Re: [PATCH v6 1/7] mseal, system mappings: kernel config and header change

From: Jeff Xu
Date: Mon Feb 24 2025 - 13:44:32 EST


On Mon, Feb 24, 2025 at 10:21 AM Dave Hansen <dave.hansen@xxxxxxxxx> wrote:
>
> On 2/24/25 09:45, jeffxu@xxxxxxxxxxxx wrote:
> > +/*
> > + * mseal of userspace process's system mappings.
> > + */
> > +#ifdef CONFIG_MSEAL_SYSTEM_MAPPINGS
> > +#define MSEAL_SYSTEM_MAPPINGS_VM_FLAG VM_SEALED
> > +#else
> > +#define MSEAL_SYSTEM_MAPPINGS_VM_FLAG VM_NONE
> > +#endif
>
> This ends up looking pretty wonky in practice:
>
> > + vm_flags = VM_READ|VM_MAYREAD|VM_IO|VM_DONTDUMP|VM_PFNMAP;
> > + vm_flags |= MSEAL_SYSTEM_MAPPINGS_VM_FLAG;
>
> because MSEAL_SYSTEM_MAPPINGS_VM_FLAG is so much different from the
> other ones.
>
> Would it really hurt to have
>
> #ifdef CONFIG_64BIT
> /* VM is sealed, in vm_flags */
> #define VM_SEALED _BITUL(63)
> +#else
> +#define VM_SEALED VM_NONE
> #endif
>
> ?
>
VM_SEALED isn't defined in 32-bit systems, and mseal.c isn't part of
the build.
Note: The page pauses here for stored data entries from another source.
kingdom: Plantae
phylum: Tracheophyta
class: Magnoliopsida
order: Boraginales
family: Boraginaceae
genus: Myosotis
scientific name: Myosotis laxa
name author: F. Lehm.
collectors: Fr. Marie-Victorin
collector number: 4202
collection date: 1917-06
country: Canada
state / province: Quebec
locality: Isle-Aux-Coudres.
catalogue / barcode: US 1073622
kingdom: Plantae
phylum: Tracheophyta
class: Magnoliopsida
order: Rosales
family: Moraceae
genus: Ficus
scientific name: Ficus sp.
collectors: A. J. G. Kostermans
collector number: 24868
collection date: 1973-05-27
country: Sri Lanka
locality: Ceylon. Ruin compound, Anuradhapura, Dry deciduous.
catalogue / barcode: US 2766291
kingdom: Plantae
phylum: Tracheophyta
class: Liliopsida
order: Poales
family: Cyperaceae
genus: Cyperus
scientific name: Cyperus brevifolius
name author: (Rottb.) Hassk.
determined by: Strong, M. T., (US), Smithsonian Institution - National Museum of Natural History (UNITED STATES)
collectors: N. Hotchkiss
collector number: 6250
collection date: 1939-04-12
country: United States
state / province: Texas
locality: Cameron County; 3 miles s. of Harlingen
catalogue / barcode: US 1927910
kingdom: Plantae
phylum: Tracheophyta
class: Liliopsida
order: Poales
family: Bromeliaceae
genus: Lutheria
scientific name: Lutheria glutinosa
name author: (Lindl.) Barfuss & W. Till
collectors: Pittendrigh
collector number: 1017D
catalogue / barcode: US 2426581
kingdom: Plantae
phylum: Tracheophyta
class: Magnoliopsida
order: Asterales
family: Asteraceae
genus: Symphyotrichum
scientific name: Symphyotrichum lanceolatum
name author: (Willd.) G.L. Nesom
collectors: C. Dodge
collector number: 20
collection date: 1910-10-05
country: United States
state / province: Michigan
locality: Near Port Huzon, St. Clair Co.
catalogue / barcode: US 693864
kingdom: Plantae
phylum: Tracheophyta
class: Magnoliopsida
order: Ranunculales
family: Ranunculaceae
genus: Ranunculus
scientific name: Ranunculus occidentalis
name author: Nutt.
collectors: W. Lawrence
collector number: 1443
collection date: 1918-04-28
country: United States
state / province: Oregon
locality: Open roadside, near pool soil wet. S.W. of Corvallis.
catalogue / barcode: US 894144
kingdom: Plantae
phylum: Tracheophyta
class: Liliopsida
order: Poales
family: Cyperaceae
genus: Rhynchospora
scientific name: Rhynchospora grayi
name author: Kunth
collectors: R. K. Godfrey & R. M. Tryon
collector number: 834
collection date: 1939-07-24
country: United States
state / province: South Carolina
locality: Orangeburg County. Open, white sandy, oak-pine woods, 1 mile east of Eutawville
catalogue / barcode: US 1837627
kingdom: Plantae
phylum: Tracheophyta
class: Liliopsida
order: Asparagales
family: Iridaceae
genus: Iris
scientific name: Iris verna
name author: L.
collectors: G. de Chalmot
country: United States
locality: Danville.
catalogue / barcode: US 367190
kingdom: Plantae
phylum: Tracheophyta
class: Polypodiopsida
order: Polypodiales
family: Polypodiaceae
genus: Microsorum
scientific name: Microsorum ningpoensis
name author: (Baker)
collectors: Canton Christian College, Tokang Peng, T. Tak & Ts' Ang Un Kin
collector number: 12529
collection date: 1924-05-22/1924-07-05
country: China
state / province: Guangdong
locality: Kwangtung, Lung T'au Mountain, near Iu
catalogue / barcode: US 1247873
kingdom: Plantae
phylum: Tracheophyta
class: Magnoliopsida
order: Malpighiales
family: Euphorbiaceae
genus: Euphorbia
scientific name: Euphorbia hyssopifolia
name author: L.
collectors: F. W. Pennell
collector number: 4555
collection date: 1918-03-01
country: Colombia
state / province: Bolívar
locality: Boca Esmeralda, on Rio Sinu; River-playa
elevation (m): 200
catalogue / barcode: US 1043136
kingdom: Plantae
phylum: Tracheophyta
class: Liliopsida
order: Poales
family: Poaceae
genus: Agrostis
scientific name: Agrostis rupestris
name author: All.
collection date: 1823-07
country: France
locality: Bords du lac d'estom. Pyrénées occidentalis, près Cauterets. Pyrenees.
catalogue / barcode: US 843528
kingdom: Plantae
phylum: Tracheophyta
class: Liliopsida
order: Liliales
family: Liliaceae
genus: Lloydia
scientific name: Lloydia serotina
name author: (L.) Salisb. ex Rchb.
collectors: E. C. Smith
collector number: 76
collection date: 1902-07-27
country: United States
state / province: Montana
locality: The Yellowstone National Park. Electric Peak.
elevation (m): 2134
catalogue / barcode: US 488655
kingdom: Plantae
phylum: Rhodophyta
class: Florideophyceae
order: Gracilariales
This is intentional. Any 32-bit code trying to use the
sealing function or the VM_SEALED flag will immediately fail
compilation. This makes it easier to identify incorrect usage.

For example:
Consider the case below in src/third_party/kernel/v6.6/fs/proc/task_mmu.c,

#ifdef CONFIG_64BIT
[ilog2(VM_SEALED)] = "sl",
#endif

Redefining VM_SEALED to VM_NONE for 32 bit won't detect the problem
in case that "#ifdef CONFIG_64BIT" line is missing.

Please note, this has been like this since the first version of
mseal() RFC patch, and I prefer to keep it this way.